Table 5. Contents of K-means cluster 5

Our predictive model helped us to identify that theft is the most happening crime in Gujarat (Table 1). Crime pattern analysis using K-means clustering further confirms our results by providing the details that over 2500 recorded instances of crime are related to theft (Fig. 3, Table 5). So, planned to extrapolate different association between crime types using a novel approach of performing market basket analysis.

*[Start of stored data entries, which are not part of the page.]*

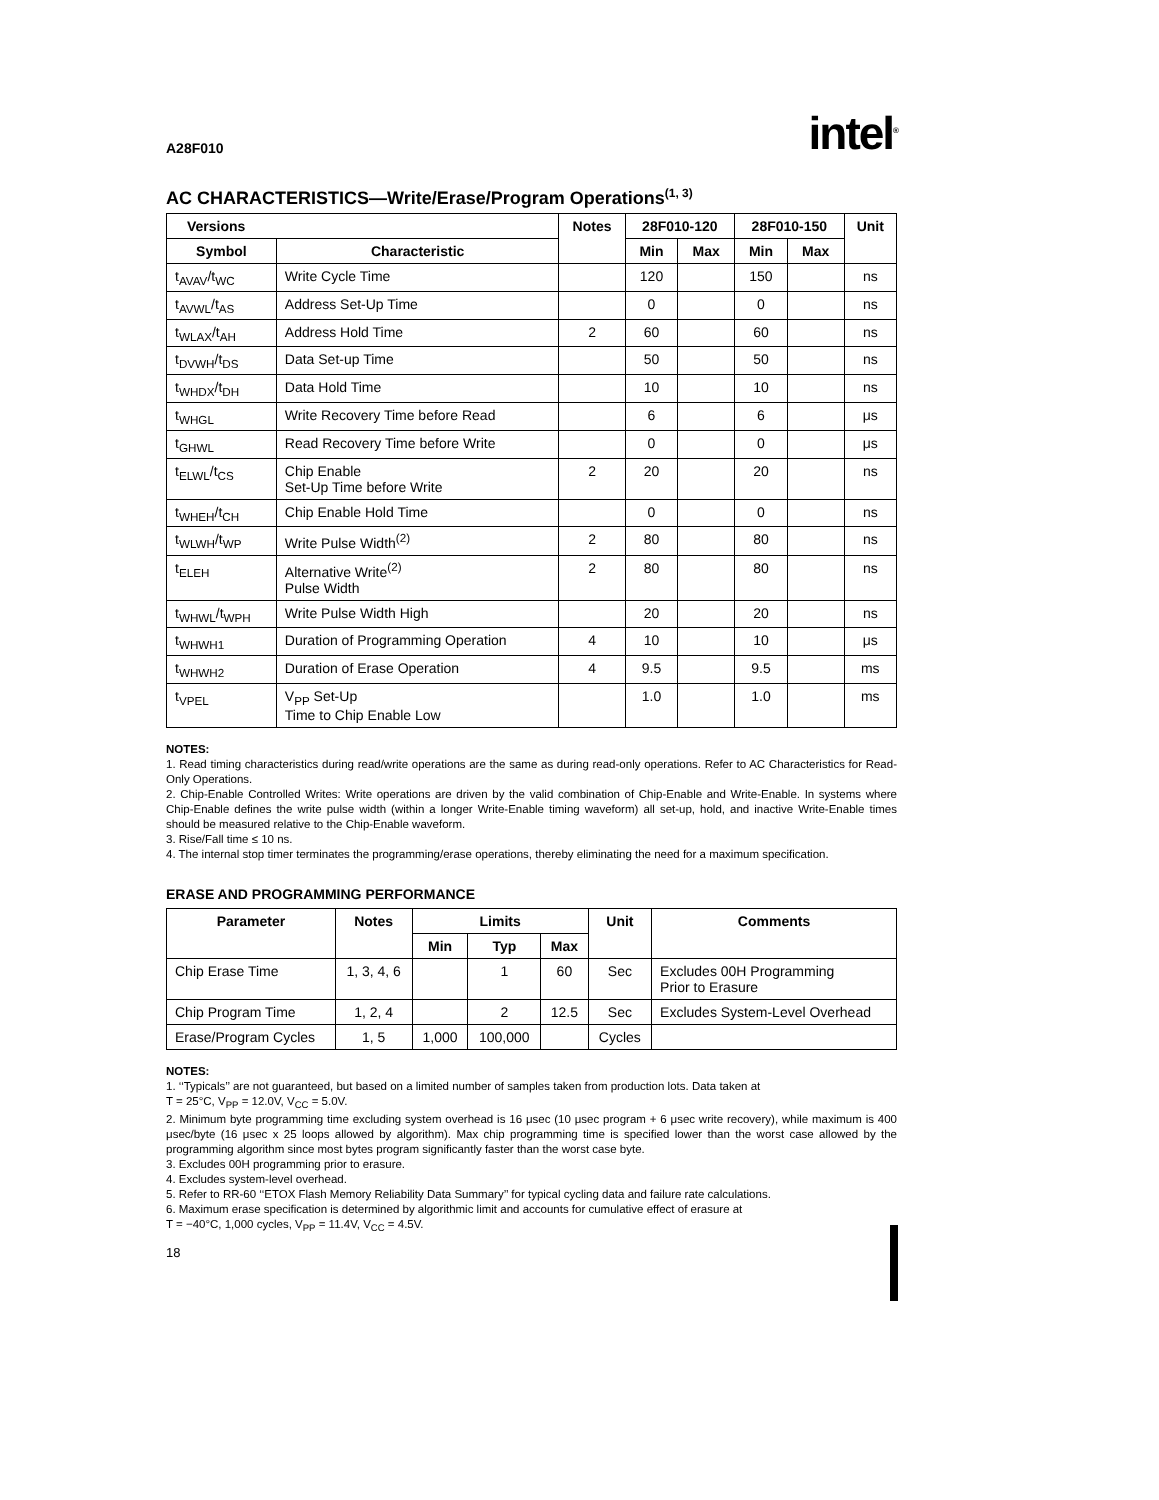A28F010 intel<sup>®</sup>
AC CHARACTERISTICS—Write/Erase/Program Operations<sup>(1, 3)</sup>
| Versions | | Notes | 28F010-120 | | 28F010-150 | | Unit |
| --- | --- | --- | --- | --- | --- | --- | --- |
| Symbol | Characteristic | | Min | Max | Min | Max | |
| t<sub>AVAV</sub>/t<sub>WC</sub> | Write Cycle Time | | 120 | | 150 | | ns |
| t<sub>AVWL</sub>/t<sub>AS</sub> | Address Set-Up Time | | 0 | | 0 | | ns |
| t<sub>WLAX</sub>/t<sub>AH</sub> | Address Hold Time | 2 | 60 | | 60 | | ns |
| t<sub>DVWH</sub>/t<sub>DS</sub> | Data Set-up Time | | 50 | | 50 | | ns |
| t<sub>WHDX</sub>/t<sub>DH</sub> | Data Hold Time | | 10 | | 10 | | ns |
| t<sub>WHGL</sub> | Write Recovery Time before Read | | 6 | | 6 | | μs |
| t<sub>GHWL</sub> | Read Recovery Time before Write | | 0 | | 0 | | μs |
| t<sub>ELWL</sub>/t<sub>CS</sub> | Chip Enable Set-Up Time before Write | 2 | 20 | | 20 | | ns |
| t<sub>WHEH</sub>/t<sub>CH</sub> | Chip Enable Hold Time | | 0 | | 0 | | ns |
| t<sub>WLWH</sub>/t<sub>WP</sub> | Write Pulse Width<sup>(2)</sup> | 2 | 80 | | 80 | | ns |
| t<sub>ELEH</sub> | Alternative Write<sup>(2)</sup> Pulse Width | 2 | 80 | | 80 | | ns |
| t<sub>WHWL</sub>/t<sub>WPH</sub> | Write Pulse Width High | | 20 | | 20 | | ns |
| t<sub>WHWH1</sub> | Duration of Programming Operation | 4 | 10 | | 10 | | μs |
| t<sub>WHWH2</sub> | Duration of Erase Operation | 4 | 9.5 | | 9.5 | | ms |
| t<sub>VPEL</sub> | V<sub>PP</sub> Set-Up Time to Chip Enable Low | | 1.0 | | 1.0 | | ms |
NOTES:
1. Read timing characteristics during read/write operations are the same as during read-only operations. Refer to AC Characteristics for Read-Only Operations.
2. Chip-Enable Controlled Writes: Write operations are driven by the valid combination of Chip-Enable and Write-Enable. In systems where Chip-Enable defines the write pulse width (within a longer Write-Enable timing waveform) all set-up, hold, and inactive Write-Enable times should be measured relative to the Chip-Enable waveform.
3. Rise/Fall time ≤ 10 ns.
4. The internal stop timer terminates the programming/erase operations, thereby eliminating the need for a maximum specification.
ERASE AND PROGRAMMING PERFORMANCE
| Parameter | Notes | Limits | | | Unit | Comments |
| --- | --- | --- | --- | --- | --- | --- |
| | | Min | Typ | Max | | |
| Chip Erase Time | 1, 3, 4, 6 | | 1 | 60 | Sec | Excludes 00H Programming Prior to Erasure |
| Chip Program Time | 1, 2, 4 | | 2 | 12.5 | Sec | Excludes System-Level Overhead |
| Erase/Program Cycles | 1, 5 | 1,000 | 100,000 | | Cycles | |
NOTES:
1. ‘‘Typicals’’ are not guaranteed, but based on a limited number of samples taken from production lots. Data taken at
T = 25°C, V<sub>PP</sub> = 12.0V, V<sub>CC</sub> = 5.0V.
2. Minimum byte programming time excluding system overhead is 16 μsec (10 μsec program + 6 μsec write recovery), while maximum is 400 μsec/byte (16 μsec x 25 loops allowed by algorithm). Max chip programming time is specified lower than the worst case allowed by the programming algorithm since most bytes program significantly faster than the worst case byte.
3. Excludes 00H programming prior to erasure.
4. Excludes system-level overhead.
5. Refer to RR-60 ‘‘ETOX Flash Memory Reliability Data Summary’’ for typical cycling data and failure rate calculations.
6. Maximum erase specification is determined by algorithmic limit and accounts for cumulative effect of erasure at
T = −40°C, 1,000 cycles, V<sub>PP</sub> = 11.4V, V<sub>CC</sub> = 4.5V.
18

To conduct this analysis using the annual crime dataset we split the dataset based on the crime type and grouped it based on cases recorded to create our baskets [32]. We used different Support and Lift values to analyze these baskets and mine relevant Association Rules as displayed in Table 6.

Table 6. Association rules for crime types

Based on the lift values we can infer that suspects committing Murder and Riot are most likely to commit Kidnapping. Here a set of interesting rules that are relevant and will help the Gujarat State Police department are displayed in Table 6. Owing to these rules the department can narrow down their search to relevant suspects. In addition, the understanding of the association of crime types can help police department to focus on resolving those crime types simultaneously. For example, if police department strategize to resolve the crime types of murder, riot and robbery it can help them to resolve the kidnapping crime type.

Another interesting finding of the association rules analysis is that theft is usually not associated with any another crime type. Overall, we have observed theft is the most happening and recorded crime type in the state of Gujarat but is usually not associated with any other crime type. On the other hand, robbery is associated with most of the crime types. It would be interesting for us to further explore the difference between robbery and theft and focus on the cases reported and resolved for both crime types. We plan to extend our analysis on these lines in future.

6 Conclusion

As the population keeps growing with urbanization taking place new types of crime are committed making the cities vulnerable for the public to be safe. A smart and robust approach would help the law enforcement agencies to maintain public safety and peace in the cities by preventing crimes to be committed. The data mining techniques have been proven to be effective in analyzing the dataset and gather insights which are useful in many domains. This research paper used few data mining techniques to predict and identify the pattern of crime types committed in the state of Gujarat. This will help the Gujarat Police Department to identify the suspects and prevent them to further committing crime. The Association Rules suggest the Crime Types that are associated based on the cases recorded and the Multiple Linear Regression model has helped us to develop a predictive model which predicts the resolved cases with accuracy of 85.5%. The K-Means Clustering has shown the high crime risk zone city amongst the other cities.

In this research we have used yearly data (2012–2016) to predict the solving rate and to analyze the patterns of crime. The results of this research will help Gujarat police department to analyze their crime records and provide meaningful insights for decision making to solve the cases recorded. Currently we are working on monthly crime dataset to develop more robust models that could be implemented with the department. To successfully implement these methodologies, we are studying the As-Is crime solving process of the Gujarat Police Department and subsequently modelling a To-Be process which would integrate the data mining approach in the crime solving process.